Start of Block

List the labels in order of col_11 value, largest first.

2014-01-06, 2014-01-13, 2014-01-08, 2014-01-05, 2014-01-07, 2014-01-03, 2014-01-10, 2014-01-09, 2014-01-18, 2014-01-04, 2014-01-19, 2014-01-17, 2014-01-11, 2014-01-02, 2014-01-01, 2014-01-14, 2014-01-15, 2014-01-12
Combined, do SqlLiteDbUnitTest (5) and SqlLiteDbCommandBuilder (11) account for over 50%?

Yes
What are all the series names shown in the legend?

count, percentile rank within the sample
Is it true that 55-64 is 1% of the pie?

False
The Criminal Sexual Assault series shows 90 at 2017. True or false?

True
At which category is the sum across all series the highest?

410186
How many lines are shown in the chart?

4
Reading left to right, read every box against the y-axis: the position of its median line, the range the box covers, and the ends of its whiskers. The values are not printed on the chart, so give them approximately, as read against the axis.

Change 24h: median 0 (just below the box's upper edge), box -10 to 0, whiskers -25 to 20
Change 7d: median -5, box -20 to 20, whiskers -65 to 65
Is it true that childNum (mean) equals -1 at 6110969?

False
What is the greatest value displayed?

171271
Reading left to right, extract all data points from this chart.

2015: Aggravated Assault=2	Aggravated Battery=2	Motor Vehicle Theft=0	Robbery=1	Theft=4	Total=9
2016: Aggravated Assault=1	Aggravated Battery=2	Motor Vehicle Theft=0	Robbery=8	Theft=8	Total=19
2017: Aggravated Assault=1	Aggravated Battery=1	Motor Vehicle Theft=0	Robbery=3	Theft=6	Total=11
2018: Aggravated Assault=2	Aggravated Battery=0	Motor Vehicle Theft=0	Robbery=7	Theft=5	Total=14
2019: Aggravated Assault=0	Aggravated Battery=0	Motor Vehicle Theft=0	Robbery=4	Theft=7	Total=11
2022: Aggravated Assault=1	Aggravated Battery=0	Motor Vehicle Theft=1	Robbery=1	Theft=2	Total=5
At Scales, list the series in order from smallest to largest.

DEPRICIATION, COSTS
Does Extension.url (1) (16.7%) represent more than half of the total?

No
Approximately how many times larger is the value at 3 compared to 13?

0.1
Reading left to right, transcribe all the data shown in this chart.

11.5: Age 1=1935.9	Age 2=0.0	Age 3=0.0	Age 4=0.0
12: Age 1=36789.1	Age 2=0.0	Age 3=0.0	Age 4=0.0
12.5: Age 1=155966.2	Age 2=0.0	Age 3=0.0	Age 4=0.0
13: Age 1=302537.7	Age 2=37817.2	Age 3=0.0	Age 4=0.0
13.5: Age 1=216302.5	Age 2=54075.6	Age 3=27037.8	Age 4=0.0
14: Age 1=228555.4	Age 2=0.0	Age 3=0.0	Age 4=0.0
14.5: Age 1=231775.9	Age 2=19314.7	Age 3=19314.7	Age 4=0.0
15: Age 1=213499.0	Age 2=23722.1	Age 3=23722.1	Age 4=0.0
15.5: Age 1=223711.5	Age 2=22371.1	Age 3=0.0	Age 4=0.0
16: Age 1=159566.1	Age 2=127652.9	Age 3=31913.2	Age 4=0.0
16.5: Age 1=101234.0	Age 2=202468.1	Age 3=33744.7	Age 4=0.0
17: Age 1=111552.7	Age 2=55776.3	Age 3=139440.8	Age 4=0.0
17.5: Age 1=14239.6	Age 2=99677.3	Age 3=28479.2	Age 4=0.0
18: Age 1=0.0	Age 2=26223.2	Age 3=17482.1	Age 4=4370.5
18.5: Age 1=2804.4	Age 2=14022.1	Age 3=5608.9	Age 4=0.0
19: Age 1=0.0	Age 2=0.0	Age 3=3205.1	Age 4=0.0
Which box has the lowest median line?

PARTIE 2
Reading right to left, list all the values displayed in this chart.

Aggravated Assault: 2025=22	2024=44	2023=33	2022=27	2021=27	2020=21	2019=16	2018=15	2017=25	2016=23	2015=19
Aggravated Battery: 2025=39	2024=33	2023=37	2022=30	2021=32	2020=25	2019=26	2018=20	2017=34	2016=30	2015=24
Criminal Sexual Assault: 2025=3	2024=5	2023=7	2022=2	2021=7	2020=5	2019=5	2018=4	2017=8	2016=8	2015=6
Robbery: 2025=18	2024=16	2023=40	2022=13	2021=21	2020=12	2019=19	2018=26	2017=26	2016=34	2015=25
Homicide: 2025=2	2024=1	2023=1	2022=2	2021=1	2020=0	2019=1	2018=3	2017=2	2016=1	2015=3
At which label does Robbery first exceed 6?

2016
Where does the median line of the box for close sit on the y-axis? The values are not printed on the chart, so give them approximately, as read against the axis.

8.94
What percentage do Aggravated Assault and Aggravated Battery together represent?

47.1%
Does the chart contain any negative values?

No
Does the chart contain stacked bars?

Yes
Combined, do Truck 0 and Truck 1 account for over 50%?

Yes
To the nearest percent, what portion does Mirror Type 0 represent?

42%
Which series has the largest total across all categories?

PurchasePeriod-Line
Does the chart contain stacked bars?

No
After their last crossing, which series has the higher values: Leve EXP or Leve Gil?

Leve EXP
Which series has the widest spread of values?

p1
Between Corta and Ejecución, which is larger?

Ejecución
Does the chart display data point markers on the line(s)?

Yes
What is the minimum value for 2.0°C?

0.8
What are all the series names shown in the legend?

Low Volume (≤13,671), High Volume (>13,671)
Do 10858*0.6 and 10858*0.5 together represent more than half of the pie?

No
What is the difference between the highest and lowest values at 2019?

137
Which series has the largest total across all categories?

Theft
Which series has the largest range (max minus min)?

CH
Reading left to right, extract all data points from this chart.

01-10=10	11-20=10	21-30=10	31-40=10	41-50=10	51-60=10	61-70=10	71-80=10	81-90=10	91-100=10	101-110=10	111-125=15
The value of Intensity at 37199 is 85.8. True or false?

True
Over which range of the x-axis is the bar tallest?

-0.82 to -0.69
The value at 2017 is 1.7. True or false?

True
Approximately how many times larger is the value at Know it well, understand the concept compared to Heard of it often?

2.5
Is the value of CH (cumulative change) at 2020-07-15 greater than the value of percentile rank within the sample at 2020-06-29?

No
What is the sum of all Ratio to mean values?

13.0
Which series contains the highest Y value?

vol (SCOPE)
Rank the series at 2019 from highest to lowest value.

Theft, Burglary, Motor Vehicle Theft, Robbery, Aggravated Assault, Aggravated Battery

End of Block

Render every line of the listing above as a Markdown table with two columns, "No." and "Line", numbering the rows in sequence and omitting blank lines.

| Your response |
| No. | Line |
|---|---|
| 1 | List the labels in order of col_11 value, largest first. |
| 2 | 2014-01-06, 2014-01-13, 2014-01-08, 2014-01-05, 2014-01-07, 2014-01-03, 2014-01-10, 2014-01-09, 2014-01-18, 2014-01-04, 2014-01-19, 2014-01-17, 2014-01-11, 2014-01-02, 2014-01-01, 2014-01-14, 2014-01-15, 2014-01-12 |
| 3 | Combined, do SqlLiteDbUnitTest (5) and SqlLiteDbCommandBuilder (11) account for over 50%? |
| 4 | Yes |
| 5 | What are all the series names shown in the legend? |
| 6 | count, percentile rank within the sample |
| 7 | Is it true that 55-64 is 1% of the pie? |
| 8 | False |
| 9 | The Criminal Sexual Assault series shows 90 at 2017. True or false? |
| 10 | True |
| 11 | At which category is the sum across all series the highest? |
| 12 | 410186 |
| 13 | How many lines are shown in the chart? |
| 14 | 4 |
| 15 | Reading left to right, read every box against the y-axis: the position of its median line, the range the box covers, and the ends of its whiskers. The values are not printed on the chart, so give them approximately, as read against the axis. |
| 16 | Change 24h: median 0 (just below the box's upper edge), box -10 to 0, whiskers -25 to 20 |
| 17 | Change 7d: median -5, box -20 to 20, whiskers -65 to 65 |
| 18 | Is it true that childNum (mean) equals -1 at 6110969? |
| 19 | False |
| 20 | What is the greatest value displayed? |
| 21 | 171271 |
| 22 | Reading left to right, extract all data points from this chart. |
| 23 | 2015: Aggravated Assault=2	Aggravated Battery=2	Motor Vehicle Theft=0	Robbery=1	Theft=4	Total=9 |
| 24 | 2016: Aggravated Assault=1	Aggravated Battery=2	Motor Vehicle Theft=0	Robbery=8	Theft=8	Total=19 |
| 25 | 2017: Aggravated Assault=1	Aggravated Battery=1	Motor Vehicle Theft=0	Robbery=3	Theft=6	Total=11 |
| 26 | 2018: Aggravated Assault=2	Aggravated Battery=0	Motor Vehicle Theft=0	Robbery=7	Theft=5	Total=14 |
| 27 | 2019: Aggravated Assault=0	Aggravated Battery=0	Motor Vehicle Theft=0	Robbery=4	Theft=7	Total=11 |
| 28 | 2022: Aggravated Assault=1	Aggravated Battery=0	Motor Vehicle Theft=1	Robbery=1	Theft=2	Total=5 |
| 29 | At Scales, list the series in order from smallest to largest. |
| 30 | DEPRICIATION, COSTS |
| 31 | Does Extension.url (1) (16.7%) represent more than half of the total? |
| 32 | No |
| 33 | Approximately how many times larger is the value at 3 compared to 13? |
| 34 | 0.1 |
| 35 | Reading left to right, transcribe all the data shown in this chart. |
| 36 | 11.5: Age 1=1935.9	Age 2=0.0	Age 3=0.0	Age 4=0.0 |
| 37 | 12: Age 1=36789.1	Age 2=0.0	Age 3=0.0	Age 4=0.0 |
| 38 | 12.5: Age 1=155966.2	Age 2=0.0	Age 3=0.0	Age 4=0.0 |
| 39 | 13: Age 1=302537.7	Age 2=37817.2	Age 3=0.0	Age 4=0.0 |
| 40 | 13.5: Age 1=216302.5	Age 2=54075.6	Age 3=27037.8	Age 4=0.0 |
| 41 | 14: Age 1=228555.4	Age 2=0.0	Age 3=0.0	Age 4=0.0 |
| 42 | 14.5: Age 1=231775.9	Age 2=19314.7	Age 3=19314.7	Age 4=0.0 |
| 43 | 15: Age 1=213499.0	Age 2=23722.1	Age 3=23722.1	Age 4=0.0 |
| 44 | 15.5: Age 1=223711.5	Age 2=22371.1	Age 3=0.0	Age 4=0.0 |
| 45 | 16: Age 1=159566.1	Age 2=127652.9	Age 3=31913.2	Age 4=0.0 |
| 46 | 16.5: Age 1=101234.0	Age 2=202468.1	Age 3=33744.7	Age 4=0.0 |
| 47 | 17: Age 1=111552.7	Age 2=55776.3	Age 3=139440.8	Age 4=0.0 |
| 48 | 17.5: Age 1=14239.6	Age 2=99677.3	Age 3=28479.2	Age 4=0.0 |
| 49 | 18: Age 1=0.0	Age 2=26223.2	Age 3=17482.1	Age 4=4370.5 |
| 50 | 18.5: Age 1=2804.4	Age 2=14022.1	Age 3=5608.9	Age 4=0.0 |
| 51 | 19: Age 1=0.0	Age 2=0.0	Age 3=3205.1	Age 4=0.0 |
| 52 | Which box has the lowest median line? |
| 53 | PARTIE 2 |
| 54 | Reading right to left, list all the values displayed in this chart. |
| 55 | Aggravated Assault: 2025=22	2024=44	2023=33	2022=27	2021=27	2020=21	2019=16	2018=15	2017=25	2016=23	2015=19 |
| 56 | Aggravated Battery: 2025=39	2024=33	2023=37	2022=30	2021=32	2020=25	2019=26	2018=20	2017=34	2016=30	2015=24 |
| 57 | Criminal Sexual Assault: 2025=3	2024=5	2023=7	2022=2	2021=7	2020=5	2019=5	2018=4	2017=8	2016=8	2015=6 |
| 58 | Robbery: 2025=18	2024=16	2023=40	2022=13	2021=21	2020=12	2019=19	2018=26	2017=26	2016=34	2015=25 |
| 59 | Homicide: 2025=2	2024=1	2023=1	2022=2	2021=1	2020=0	2019=1	2018=3	2017=2	2016=1	2015=3 |
| 60 | At which label does Robbery first exceed 6? |
| 61 | 2016 |
| 62 | Where does the median line of the box for close sit on the y-axis? The values are not printed on the chart, so give them approximately, as read against the axis. |
| 63 | 8.94 |
| 64 | What percentage do Aggravated Assault and Aggravated Battery together represent? |
| 65 | 47.1% |
| 66 | Does the chart contain any negative values? |
| 67 | No |
| 68 | Does the chart contain stacked bars? |
| 69 | Yes |
| 70 | Combined, do Truck 0 and Truck 1 account for over 50%? |
| 71 | Yes |
| 72 | To the nearest percent, what portion does Mirror Type 0 represent? |
| 73 | 42% |
| 74 | Which series has the largest total across all categories? |
| 75 | PurchasePeriod-Line |
| 76 | Does the chart contain stacked bars? |
| 77 | No |
| 78 | After their last crossing, which series has the higher values: Leve EXP or Leve Gil? |
| 79 | Leve EXP |
| 80 | Which series has the widest spread of values? |
| 81 | p1 |
| 82 | Between Corta and Ejecución, which is larger? |
| 83 | Ejecución |
| 84 | Does the chart display data point markers on the line(s)? |
| 85 | Yes |
| 86 | What is the minimum value for 2.0°C? |
| 87 | 0.8 |
| 88 | What are all the series names shown in the legend? |
| 89 | Low Volume (≤13,671), High Volume (>13,671) |
| 90 | Do 10858*0.6 and 10858*0.5 together represent more than half of the pie? |
| 91 | No |
| 92 | What is the difference between the highest and lowest values at 2019? |
| 93 | 137 |
| 94 | Which series has the largest total across all categories? |
| 95 | Theft |
| 96 | Which series has the largest range (max minus min)? |
| 97 | CH |
| 98 | Reading left to right, extract all data points from this chart. |
| 99 | 01-10=10	11-20=10	21-30=10	31-40=10	41-50=10	51-60=10	61-70=10	71-80=10	81-90=10	91-100=10	101-110=10	111-125=15 |
| 100 | The value of Intensity at 37199 is 85.8. True or false? |
| 101 | True |
| 102 | Over which range of the x-axis is the bar tallest? |
| 103 | -0.82 to -0.69 |
| 104 | The value at 2017 is 1.7. True or false? |
| 105 | True |
| 106 | Approximately how many times larger is the value at Know it well, understand the concept compared to Heard of it often? |
| 107 | 2.5 |
| 108 | Is the value of CH (cumulative change) at 2020-07-15 greater than the value of percentile rank within the sample at 2020-06-29? |
| 109 | No |
| 110 | What is the sum of all Ratio to mean values? |
| 111 | 13.0 |
| 112 | Which series contains the highest Y value? |
| 113 | vol (SCOPE) |
| 114 | Rank the series at 2019 from highest to lowest value. |
| 115 | Theft, Burglary, Motor Vehicle Theft, Robbery, Aggravated Assault, Aggravated Battery |